> _Excerpt to read_
I am using the below code
public byte[] encrypt(byte[] unencryptedString,String k)throws Exception {
String encryptedString = null;
String k1 = String.format("%024d", Integer.parseInt(k));
myEncryptionKey = k1;
myEncryptionScheme = DESEDE_ENCRYPTION_SCHEME;
arrayBytes = myEncryptionKey.getBytes(UNICODE_FORMAT);
ks = new DESedeKeySpec(arrayBytes);
skf = SecretKeyFactory.getInstance(myEncryptionScheme);
cipher = Cipher.getInstance(myEncryptionScheme);
key = skf.generateSecret(ks);
try {
cipher.init(Cipher.ENCRYPT_MODE, key);
byte[] plainText =
unencryptedString/*.getBytes(UNICODE_FORMAT)*/;
byte[] encryptedText = cipher.doFinal(plainText);
// encryptedString = new String(Base64.encodeBase64(encryptedText));
} catch (Exception e) {
e.printStackTrace();
}
return encryptedText;
}
The return statement gives the following error:
encryptedText cannot be resolved to a variable
Contrary to the other answers, I wouldn't change your code to return null
if you fail to encrypt the text - I would let that failure bubble up as an exception. I wouldn't declare that your method can throw Exception
either - I'd specify which exceptions it can throw. You could do this at a very fine-grained level, or in this case use GeneralSecurityException
which covers all the crypto-specific exceptions you're interested in.
I'd further stop using fields unnecessarily - you don't need to change any state here.

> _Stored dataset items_
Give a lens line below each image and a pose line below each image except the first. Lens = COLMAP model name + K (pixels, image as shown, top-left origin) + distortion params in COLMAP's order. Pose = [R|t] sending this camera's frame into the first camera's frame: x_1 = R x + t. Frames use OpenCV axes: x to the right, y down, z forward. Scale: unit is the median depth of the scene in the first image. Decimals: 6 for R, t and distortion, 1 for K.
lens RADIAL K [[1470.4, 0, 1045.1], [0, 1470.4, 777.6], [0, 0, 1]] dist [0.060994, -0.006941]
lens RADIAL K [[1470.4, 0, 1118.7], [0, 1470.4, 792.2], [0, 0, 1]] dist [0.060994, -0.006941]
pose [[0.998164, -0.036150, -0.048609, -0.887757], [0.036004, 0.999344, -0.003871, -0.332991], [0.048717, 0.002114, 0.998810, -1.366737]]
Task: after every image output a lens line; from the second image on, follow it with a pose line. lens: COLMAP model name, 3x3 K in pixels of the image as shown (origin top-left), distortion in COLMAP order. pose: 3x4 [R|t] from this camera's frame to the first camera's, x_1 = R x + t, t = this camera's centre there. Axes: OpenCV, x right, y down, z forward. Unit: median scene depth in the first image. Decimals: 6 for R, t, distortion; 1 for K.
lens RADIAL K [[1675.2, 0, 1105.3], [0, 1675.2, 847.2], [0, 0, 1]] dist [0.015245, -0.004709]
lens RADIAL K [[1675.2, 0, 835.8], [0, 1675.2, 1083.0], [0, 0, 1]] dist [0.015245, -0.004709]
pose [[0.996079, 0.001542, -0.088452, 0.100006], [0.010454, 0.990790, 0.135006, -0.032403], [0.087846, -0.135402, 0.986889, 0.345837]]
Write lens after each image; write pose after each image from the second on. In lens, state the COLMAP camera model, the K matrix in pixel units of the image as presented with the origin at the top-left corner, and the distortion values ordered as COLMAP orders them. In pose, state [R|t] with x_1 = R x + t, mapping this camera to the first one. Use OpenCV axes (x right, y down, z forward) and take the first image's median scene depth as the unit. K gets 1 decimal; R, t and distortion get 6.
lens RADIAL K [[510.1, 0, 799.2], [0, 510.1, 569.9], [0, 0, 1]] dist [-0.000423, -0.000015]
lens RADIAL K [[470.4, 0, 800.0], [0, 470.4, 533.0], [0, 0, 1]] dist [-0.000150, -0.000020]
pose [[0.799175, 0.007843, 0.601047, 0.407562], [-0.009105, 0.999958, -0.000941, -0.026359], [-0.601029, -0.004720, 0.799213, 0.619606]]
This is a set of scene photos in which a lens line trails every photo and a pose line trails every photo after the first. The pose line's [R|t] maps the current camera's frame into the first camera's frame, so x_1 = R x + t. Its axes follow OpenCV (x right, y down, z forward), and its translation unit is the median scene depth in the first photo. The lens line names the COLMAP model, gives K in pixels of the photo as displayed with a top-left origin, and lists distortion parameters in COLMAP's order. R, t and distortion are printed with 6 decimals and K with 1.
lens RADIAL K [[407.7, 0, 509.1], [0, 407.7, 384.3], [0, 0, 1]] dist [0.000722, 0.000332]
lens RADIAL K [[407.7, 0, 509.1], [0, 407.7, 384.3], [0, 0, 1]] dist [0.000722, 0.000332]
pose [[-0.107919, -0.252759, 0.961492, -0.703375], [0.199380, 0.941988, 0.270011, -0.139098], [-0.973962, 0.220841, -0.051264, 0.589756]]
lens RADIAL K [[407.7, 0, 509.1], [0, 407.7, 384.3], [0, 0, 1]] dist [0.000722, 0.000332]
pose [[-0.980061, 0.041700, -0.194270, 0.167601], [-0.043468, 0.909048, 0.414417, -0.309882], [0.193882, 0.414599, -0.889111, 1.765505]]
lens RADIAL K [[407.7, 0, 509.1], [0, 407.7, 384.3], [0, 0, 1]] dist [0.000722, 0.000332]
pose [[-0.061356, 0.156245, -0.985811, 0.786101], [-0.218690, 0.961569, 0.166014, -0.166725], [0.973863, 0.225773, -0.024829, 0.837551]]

> _Check your understanding_
A: In the Java encryption text, why does the responder suggest declaring GeneralSecurityException for the method rather than Exception?
B: Answer these questions on the Java encryption text:
(i) What error does the return statement produce?
(ii) Which constant is assigned to myEncryptionScheme?
(iii) What would the responder do instead of returning null when encryption fails?
C: Pick up the Java encryption text after its last sentence and continue it.

> _Written responses_
A: The responder prefers naming the specific exceptions a method can throw over declaring plain Exception. GeneralSecurityException suits this case because it covers all the crypto-specific exceptions the method is concerned with.

B:
(i) "encryptedText cannot be resolved to a variable"
(ii) DESEDE_ENCRYPTION_SCHEME
(iii) Let the failure bubble up as an exception.

C:
After all this refactoring, your method would become:
public static byte[] encrypt(String unencryptedString, String k)
throws GeneralSecurityException {
String keySpecText = String.format("%024d", Integer.parseInt(k));
byte[] keySpecBytes = keySpecText.getBytes(StandardCharsets.UTF_16);
KeySpec ks = new DESedeKeySpec(keySpecBytes);
SecretKeyFactory skf = SecretKeyFactory.getInstance(DESEDE_ENCRYPTION_SCHEME);
Key key = skf.generateSecret(ks);
Cipher cipher = Cipher.getInstance(DESEDE_ENCRYPTION_SCHEME);
cipher.init(Cipher.ENCRYPT_MODE, key);
byte[] plainText = unencryptedString.getBytes(StandardCharsets.UTF_16);
return cipher.doFinal(plainText);
}
I'm not at all sure that this is a good way of providing a key - you're limited to 232 keys here, which isn't great, and even if you're happy with that, why take a string for the key instead of an int
? But at least the code compiles, and when it fails it will properly fail.